Karen Rosenak (Pianist) is an almost-native of the Bay Area. She was a founding member and pianist of the Empyrean Ensemble and EARPLAY, two Bay Area new music ensembles. She studied modern piano with Carlo Bussotti and Nate Schwartz, and fortepiano with Margaret Fabrizio. She is currently a full-time senior lecturer at UCB, where she has taught since 1990, and serves on the Board of the Noe Valley Chamber Music series.

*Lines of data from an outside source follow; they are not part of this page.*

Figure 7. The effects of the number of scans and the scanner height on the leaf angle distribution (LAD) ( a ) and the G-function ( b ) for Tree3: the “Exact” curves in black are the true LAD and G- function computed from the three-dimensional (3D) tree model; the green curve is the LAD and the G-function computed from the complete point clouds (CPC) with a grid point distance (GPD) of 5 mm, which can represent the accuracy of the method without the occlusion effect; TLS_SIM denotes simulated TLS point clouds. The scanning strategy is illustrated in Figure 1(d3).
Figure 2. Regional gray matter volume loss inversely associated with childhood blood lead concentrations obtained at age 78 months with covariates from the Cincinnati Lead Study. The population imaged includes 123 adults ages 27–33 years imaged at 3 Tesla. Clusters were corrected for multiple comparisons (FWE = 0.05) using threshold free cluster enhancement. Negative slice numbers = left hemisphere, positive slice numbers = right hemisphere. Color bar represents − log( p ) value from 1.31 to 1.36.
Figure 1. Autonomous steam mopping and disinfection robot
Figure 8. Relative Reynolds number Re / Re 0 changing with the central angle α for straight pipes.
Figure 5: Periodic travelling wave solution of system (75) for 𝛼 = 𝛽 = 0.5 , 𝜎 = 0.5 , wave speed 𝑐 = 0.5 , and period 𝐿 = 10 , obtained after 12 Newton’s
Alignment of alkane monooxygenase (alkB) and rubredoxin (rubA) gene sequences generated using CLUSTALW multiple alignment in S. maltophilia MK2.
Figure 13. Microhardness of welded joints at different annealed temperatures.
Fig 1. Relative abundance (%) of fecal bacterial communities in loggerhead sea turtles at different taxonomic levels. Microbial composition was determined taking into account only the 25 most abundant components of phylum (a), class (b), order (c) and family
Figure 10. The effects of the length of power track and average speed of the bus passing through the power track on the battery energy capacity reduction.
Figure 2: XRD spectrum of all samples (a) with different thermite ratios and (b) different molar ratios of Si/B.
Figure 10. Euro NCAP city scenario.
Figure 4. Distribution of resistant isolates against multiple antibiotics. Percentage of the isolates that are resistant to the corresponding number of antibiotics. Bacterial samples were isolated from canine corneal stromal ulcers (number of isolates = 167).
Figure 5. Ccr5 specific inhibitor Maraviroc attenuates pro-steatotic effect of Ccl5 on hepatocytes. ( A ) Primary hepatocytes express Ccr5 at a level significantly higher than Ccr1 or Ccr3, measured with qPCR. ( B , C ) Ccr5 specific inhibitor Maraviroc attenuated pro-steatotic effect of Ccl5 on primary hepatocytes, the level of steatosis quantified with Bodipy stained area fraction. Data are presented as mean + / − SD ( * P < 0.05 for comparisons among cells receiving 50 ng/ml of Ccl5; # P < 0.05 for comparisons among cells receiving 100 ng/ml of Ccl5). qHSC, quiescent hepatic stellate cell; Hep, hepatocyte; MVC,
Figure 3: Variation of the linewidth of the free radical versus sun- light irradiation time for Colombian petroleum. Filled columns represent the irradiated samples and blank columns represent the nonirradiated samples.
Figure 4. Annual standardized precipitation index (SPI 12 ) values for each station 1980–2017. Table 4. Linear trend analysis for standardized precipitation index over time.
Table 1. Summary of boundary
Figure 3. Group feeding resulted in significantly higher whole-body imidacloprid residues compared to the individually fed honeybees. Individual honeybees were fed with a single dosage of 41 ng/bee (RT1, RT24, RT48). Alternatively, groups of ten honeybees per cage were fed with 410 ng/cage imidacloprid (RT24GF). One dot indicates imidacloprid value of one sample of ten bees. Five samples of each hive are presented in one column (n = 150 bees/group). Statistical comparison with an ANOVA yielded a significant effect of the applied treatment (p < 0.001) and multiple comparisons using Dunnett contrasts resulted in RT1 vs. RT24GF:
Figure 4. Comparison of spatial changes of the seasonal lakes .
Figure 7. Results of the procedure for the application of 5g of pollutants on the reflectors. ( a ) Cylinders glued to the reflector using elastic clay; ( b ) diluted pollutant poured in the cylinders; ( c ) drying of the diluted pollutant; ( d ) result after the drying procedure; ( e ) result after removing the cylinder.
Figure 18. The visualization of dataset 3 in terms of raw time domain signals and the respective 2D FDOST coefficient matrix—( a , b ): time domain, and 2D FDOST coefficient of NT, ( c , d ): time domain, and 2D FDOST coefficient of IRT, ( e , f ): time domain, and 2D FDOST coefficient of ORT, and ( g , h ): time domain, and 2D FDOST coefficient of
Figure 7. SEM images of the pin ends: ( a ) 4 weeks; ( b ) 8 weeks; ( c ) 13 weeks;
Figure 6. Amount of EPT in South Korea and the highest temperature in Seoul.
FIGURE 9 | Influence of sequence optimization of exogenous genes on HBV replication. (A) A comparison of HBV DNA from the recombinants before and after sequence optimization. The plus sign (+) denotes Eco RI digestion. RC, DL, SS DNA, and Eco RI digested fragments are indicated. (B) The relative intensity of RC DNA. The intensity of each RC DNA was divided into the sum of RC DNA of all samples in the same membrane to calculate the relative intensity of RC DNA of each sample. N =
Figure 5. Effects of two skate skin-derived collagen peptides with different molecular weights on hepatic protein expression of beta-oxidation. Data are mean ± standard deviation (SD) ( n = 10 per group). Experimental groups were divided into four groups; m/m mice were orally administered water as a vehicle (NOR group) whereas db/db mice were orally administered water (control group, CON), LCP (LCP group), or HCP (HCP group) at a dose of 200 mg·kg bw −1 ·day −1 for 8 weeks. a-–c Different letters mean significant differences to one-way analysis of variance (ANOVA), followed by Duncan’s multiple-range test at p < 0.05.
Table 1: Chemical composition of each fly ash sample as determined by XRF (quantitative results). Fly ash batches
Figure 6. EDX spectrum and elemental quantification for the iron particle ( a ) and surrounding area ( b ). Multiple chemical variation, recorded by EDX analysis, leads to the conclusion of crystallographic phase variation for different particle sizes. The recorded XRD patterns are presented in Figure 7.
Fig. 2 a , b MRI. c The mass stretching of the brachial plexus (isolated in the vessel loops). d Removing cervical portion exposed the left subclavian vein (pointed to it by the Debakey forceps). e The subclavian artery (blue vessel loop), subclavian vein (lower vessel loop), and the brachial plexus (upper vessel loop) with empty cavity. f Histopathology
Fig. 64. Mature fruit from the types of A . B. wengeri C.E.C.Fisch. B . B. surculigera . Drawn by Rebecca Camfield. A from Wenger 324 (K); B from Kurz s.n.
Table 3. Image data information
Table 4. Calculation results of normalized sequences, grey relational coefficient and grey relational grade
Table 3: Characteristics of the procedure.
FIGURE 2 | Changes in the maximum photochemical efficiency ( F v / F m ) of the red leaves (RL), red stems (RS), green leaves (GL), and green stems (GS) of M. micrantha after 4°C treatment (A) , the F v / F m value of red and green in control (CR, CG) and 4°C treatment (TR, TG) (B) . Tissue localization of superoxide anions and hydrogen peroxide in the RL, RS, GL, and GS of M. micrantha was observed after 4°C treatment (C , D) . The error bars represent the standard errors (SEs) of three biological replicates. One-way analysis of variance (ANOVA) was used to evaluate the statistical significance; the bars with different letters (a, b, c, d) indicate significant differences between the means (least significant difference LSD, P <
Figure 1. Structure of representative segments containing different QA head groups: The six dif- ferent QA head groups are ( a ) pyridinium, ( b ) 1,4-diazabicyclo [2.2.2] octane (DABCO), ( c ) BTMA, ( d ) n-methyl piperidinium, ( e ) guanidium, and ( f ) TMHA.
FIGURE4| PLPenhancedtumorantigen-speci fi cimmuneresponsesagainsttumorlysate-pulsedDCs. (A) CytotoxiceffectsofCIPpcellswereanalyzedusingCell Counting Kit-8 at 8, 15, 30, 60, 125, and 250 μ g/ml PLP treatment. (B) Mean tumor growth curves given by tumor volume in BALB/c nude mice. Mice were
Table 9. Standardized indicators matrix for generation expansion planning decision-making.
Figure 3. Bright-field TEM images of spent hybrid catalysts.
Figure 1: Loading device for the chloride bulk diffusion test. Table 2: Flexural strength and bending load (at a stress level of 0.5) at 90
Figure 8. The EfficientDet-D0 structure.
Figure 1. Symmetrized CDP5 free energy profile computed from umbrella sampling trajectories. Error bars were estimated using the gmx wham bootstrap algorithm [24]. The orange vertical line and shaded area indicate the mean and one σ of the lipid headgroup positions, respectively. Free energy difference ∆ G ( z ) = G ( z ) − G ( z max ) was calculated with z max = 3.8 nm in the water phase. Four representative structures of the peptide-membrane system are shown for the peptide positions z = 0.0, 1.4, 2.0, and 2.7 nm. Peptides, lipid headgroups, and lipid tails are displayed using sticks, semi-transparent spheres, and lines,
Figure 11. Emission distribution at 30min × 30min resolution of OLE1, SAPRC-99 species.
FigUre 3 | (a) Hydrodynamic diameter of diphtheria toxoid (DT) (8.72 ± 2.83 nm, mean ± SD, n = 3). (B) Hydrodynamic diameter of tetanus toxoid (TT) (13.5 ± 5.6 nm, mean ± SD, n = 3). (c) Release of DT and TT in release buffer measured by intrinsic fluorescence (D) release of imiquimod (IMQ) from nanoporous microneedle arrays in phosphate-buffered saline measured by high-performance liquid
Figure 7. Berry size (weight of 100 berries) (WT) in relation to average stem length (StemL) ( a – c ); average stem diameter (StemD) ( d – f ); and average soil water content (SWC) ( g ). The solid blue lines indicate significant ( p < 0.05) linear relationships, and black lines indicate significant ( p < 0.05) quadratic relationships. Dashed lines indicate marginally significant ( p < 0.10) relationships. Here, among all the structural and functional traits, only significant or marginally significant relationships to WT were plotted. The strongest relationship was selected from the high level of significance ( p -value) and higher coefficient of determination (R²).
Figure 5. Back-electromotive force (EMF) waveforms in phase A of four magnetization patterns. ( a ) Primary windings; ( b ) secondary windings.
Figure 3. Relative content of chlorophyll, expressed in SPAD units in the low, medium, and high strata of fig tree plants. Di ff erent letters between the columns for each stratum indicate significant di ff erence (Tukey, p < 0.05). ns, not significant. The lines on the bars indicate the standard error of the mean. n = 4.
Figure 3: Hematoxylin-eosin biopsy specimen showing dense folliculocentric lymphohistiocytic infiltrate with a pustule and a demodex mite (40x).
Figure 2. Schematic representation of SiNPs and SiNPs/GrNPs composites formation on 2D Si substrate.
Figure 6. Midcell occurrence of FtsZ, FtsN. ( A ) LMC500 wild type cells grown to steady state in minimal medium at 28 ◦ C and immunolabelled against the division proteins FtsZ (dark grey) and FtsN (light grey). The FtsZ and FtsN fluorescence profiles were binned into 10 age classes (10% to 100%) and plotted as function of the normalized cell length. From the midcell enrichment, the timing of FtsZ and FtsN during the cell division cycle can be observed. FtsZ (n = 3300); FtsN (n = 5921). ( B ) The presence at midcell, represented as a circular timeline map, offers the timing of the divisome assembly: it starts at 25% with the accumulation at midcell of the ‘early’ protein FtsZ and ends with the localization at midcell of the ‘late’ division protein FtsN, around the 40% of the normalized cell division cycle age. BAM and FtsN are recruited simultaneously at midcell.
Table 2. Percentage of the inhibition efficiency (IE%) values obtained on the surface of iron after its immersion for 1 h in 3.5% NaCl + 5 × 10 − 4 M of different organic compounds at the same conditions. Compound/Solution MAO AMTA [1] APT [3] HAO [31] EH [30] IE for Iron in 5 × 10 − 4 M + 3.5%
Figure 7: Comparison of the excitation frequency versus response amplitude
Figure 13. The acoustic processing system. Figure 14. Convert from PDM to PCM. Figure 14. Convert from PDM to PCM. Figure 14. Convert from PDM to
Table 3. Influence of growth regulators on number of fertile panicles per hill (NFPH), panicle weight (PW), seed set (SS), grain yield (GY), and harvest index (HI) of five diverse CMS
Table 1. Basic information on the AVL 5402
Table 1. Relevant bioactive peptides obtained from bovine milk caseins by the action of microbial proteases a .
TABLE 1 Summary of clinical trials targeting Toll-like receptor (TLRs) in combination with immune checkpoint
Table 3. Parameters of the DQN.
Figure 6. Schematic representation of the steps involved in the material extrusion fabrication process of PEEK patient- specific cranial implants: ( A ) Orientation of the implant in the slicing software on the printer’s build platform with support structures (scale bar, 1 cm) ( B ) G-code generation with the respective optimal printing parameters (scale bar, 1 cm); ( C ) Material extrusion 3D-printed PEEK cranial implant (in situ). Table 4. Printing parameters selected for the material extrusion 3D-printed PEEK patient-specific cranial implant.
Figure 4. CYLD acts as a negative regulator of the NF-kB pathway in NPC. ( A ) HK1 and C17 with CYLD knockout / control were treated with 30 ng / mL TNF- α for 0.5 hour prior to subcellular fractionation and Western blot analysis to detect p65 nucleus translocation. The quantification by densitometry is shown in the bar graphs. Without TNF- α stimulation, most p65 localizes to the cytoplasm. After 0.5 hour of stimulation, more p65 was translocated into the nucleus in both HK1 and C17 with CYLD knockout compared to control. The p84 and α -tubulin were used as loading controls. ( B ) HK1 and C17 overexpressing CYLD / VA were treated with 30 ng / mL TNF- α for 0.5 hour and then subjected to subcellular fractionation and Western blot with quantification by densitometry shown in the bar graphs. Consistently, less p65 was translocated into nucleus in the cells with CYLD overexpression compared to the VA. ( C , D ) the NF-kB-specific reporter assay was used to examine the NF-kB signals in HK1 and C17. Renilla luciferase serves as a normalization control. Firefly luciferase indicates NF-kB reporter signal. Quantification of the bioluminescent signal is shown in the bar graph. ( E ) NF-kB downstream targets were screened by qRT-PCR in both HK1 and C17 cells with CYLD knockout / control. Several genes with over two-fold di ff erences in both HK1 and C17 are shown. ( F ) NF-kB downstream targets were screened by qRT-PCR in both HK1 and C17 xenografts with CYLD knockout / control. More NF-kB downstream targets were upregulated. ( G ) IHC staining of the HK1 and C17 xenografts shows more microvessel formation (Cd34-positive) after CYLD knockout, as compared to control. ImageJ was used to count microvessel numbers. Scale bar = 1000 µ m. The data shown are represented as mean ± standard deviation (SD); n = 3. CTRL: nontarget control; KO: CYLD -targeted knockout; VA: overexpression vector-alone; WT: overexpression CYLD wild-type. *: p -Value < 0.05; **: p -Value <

Laura Sheppard (Actress) trained professionally in theater and dance and received her BFA in acting from Boston University’s School of Fine Arts. She has extensive background in experimental theater and had her own company, Gestural Theatre, in Boston for many years. Her solo show, Still Life with Stein, based on the writings of Gertrude Stein, toured to festivals in the US and Europe. She has worked as an events producer for over twenty-five years and produced the Earth Day Celebration and Ceremonies in Times Square (1990, New York City) and the Jewish Music Festival (JCCEB and Bay Area locations 1998, 1999). Since 2000 she has worked as Director of Events at the Mechanics’ Institute, San Francisco, where she presents author events and cultural programs. She continues to create and perform dramatic readings inspired by writers and great literature.

Suzanne Stassevitch (Designer, Director) developed an interest in theatrical productions based on literature and poetry while studying at the University of Missouri–Kansas City. She later received her MA in theater and directing from San Francisco State College. She worked with the San Francisco Opera for twenty-two years as head of wardrobe and was costume supervisor for many productions abroad. Suzanne collaborated with Laura Sheppard in 2007 as a directing consultant and as set and costume designer for the remounted production of Still Life with Stein. In 2008 she directed a staged reading of stories by William Saroyan for A Salute to Saroyan at the Mechanics’ Institute Library. Suzanne continues to pursue a lifelong passion for costumes and textiles with her own work. She is a member of the board of the Textile Arts Council at San Francisco Fine Arts Museum.

Tyler Stovall is a professor of French history and Dean of the Undergraduate Division at UC Berkeley. He has written several books and articles on the subject of modern French history, focusing on race, labor, colonialism and post-colonialism. Major publications include The Rise of the Paris Red Belt (1990), Paris Noir:  African Americans in the City of Light(1996), and The Color of Liberty: Histories of Race in France (co-edited with Sue Peabody, 2003).  A new book, Paris and the Spirit of 1919: Consumer Struggles, Transnationalism, and Revolution, is forthcoming from Cambridge in 2012. Professor Stovall is currently working on a textbook entitledUniversal Nation:  a transnational history of modern France. He serves on the Humanities West Board of Directors.